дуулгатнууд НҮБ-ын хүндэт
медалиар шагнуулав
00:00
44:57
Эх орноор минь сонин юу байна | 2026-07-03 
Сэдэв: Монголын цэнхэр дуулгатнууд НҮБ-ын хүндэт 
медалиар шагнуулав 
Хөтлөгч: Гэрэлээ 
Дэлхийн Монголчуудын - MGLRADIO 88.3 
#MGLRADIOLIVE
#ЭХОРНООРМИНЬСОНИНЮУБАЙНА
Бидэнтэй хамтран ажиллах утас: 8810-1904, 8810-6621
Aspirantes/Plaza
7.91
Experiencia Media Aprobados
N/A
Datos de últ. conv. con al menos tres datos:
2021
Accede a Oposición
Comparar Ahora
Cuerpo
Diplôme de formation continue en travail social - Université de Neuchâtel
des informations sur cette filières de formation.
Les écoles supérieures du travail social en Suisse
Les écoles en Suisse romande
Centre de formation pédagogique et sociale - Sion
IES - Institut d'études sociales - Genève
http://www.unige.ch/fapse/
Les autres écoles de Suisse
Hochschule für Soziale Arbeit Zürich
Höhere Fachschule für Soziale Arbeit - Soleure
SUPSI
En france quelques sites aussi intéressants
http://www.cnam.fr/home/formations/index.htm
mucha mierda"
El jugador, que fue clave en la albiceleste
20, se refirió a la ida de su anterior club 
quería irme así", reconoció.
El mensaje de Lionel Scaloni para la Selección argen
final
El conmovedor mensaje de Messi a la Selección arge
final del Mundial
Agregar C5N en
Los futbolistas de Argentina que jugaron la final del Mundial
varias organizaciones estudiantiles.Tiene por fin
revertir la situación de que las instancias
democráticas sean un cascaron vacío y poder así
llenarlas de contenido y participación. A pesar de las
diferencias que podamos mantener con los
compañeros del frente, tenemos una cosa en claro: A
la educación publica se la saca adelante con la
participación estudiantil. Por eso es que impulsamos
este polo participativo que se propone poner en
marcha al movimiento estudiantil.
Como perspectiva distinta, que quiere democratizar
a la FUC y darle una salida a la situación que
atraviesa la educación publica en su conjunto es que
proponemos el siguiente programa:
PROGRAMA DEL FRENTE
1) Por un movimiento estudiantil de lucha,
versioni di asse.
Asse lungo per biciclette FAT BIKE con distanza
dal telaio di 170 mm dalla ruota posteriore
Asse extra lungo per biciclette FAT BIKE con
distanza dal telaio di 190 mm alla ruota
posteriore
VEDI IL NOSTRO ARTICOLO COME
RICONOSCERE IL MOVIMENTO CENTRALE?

::::::::::

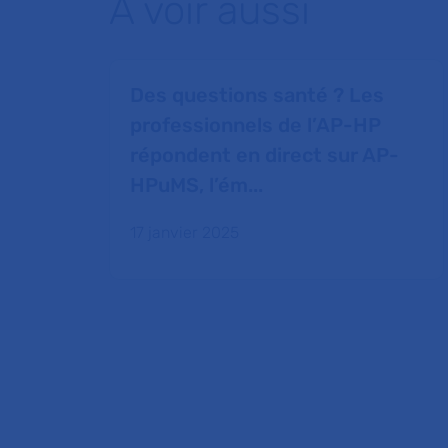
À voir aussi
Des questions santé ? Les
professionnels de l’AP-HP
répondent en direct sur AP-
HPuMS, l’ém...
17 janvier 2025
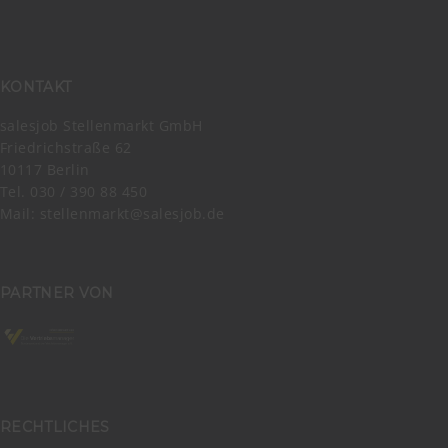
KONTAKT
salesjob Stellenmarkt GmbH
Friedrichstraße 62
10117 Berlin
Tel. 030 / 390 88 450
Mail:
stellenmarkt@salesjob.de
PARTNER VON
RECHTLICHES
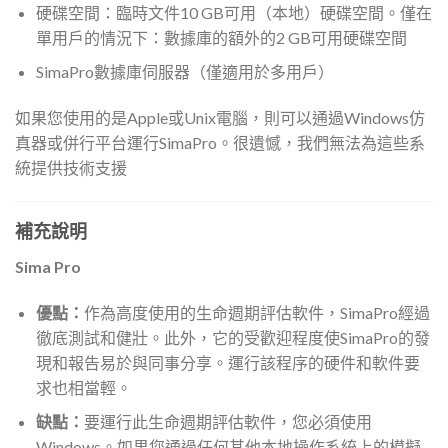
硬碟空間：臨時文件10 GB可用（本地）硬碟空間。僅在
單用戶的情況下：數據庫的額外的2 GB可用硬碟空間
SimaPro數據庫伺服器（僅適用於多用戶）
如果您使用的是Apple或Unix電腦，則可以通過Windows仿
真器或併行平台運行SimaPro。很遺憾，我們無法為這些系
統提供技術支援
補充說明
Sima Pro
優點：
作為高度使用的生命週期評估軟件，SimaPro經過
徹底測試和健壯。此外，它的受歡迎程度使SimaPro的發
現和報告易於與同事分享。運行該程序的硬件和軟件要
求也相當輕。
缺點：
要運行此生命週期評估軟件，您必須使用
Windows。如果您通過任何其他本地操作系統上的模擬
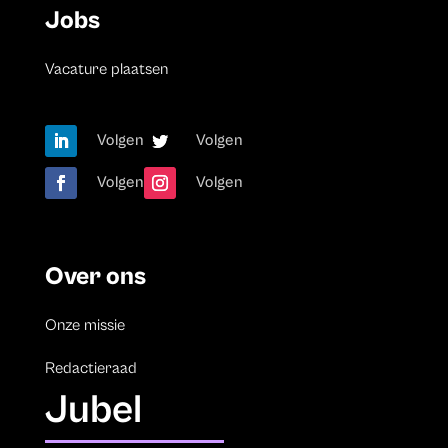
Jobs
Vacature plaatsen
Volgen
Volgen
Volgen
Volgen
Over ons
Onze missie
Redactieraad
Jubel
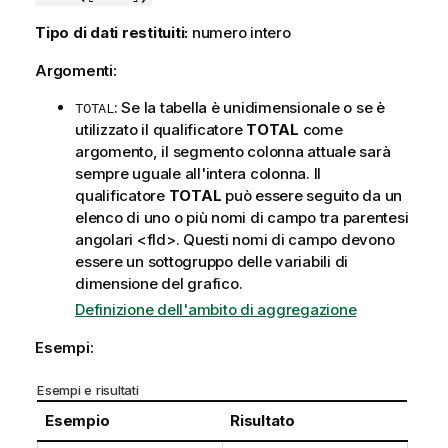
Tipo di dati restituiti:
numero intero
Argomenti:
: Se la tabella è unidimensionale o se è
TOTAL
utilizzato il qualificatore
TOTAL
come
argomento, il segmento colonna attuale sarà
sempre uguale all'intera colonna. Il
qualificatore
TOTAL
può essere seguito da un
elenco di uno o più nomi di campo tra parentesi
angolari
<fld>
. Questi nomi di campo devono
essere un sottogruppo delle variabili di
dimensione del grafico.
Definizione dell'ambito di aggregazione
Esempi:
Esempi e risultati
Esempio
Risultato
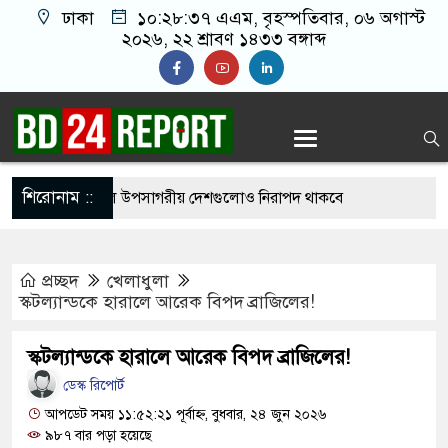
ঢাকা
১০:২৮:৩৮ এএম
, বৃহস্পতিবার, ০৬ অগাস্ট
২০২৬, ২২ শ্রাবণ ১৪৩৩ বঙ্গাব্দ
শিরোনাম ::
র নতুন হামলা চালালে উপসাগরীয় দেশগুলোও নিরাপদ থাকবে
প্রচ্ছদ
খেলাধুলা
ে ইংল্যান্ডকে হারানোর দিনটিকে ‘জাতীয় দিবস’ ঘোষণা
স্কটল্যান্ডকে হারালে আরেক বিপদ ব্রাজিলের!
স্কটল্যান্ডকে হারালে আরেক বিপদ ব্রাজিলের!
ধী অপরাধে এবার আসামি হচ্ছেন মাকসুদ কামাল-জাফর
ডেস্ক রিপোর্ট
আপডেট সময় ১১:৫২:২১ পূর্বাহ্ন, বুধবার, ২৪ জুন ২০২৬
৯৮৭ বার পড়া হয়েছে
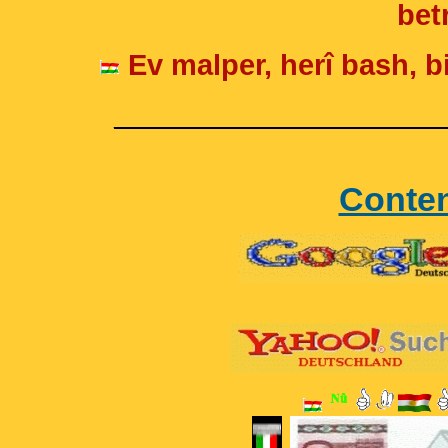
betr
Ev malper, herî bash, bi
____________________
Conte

::::::::::

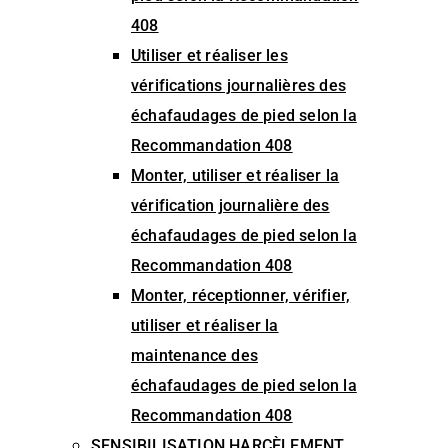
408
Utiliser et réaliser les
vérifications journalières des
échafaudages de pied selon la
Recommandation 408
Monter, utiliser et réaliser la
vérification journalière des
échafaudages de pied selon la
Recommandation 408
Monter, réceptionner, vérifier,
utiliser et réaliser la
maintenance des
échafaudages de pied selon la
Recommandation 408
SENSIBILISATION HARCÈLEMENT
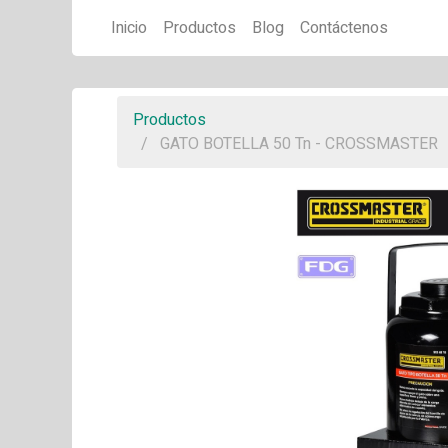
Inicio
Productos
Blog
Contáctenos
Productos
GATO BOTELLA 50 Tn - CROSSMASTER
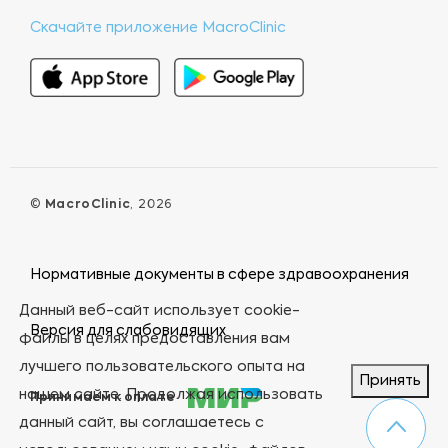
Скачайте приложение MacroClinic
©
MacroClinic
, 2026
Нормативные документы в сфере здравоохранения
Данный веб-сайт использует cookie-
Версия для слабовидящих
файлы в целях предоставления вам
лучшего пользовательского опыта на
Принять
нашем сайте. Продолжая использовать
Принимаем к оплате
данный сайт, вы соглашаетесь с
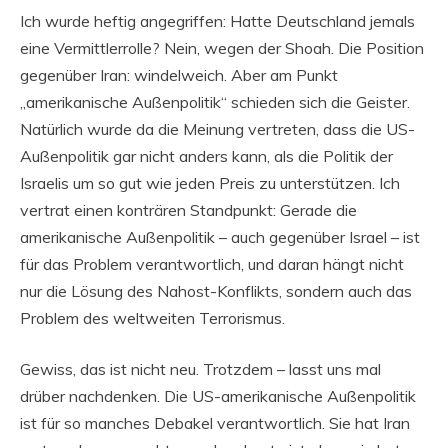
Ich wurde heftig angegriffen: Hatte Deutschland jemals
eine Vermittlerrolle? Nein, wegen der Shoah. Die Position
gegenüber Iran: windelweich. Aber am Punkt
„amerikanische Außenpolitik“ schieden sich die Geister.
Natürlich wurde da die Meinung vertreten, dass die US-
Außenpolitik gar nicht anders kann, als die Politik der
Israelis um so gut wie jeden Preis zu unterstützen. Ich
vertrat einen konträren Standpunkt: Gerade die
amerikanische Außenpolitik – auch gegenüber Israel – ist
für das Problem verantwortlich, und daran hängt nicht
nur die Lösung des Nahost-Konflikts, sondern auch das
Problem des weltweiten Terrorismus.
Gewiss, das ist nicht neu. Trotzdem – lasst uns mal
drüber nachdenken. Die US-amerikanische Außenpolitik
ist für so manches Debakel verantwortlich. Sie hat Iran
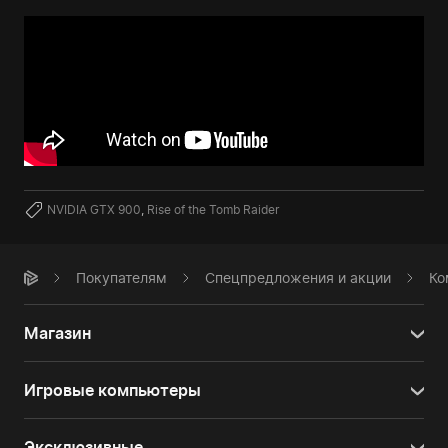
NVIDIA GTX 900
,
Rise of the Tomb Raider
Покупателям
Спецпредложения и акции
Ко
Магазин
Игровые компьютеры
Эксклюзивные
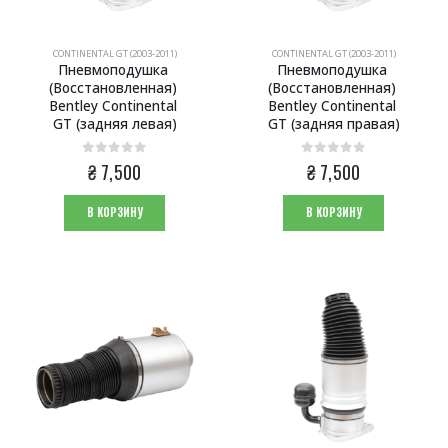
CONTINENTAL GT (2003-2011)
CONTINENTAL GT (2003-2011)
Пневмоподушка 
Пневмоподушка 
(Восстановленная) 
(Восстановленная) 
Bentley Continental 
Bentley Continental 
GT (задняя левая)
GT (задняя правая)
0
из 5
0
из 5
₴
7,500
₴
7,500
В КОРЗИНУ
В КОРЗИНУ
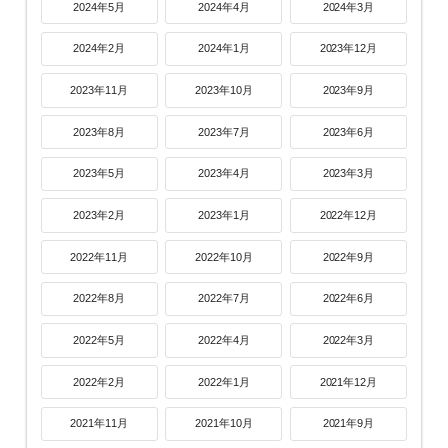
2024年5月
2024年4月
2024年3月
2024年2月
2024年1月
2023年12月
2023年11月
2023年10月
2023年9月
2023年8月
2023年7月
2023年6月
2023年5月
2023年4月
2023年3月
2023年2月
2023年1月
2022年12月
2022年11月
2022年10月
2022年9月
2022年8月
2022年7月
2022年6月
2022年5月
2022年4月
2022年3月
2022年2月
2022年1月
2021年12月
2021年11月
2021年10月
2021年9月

::::::::::

Leave out every line above except those from the line with "Israelis um so" up to and including the line with "Gewiss, das ist", and copy those exactly.

Israelis um so gut wie jeden Preis zu unterstützen. Ich
vertrat einen konträren Standpunkt: Gerade die
amerikanische Außenpolitik – auch gegenüber Israel – ist
für das Problem verantwortlich, und daran hängt nicht
nur die Lösung des Nahost-Konflikts, sondern auch das
Problem des weltweiten Terrorismus.
Gewiss, das ist nicht neu. Trotzdem – lasst uns mal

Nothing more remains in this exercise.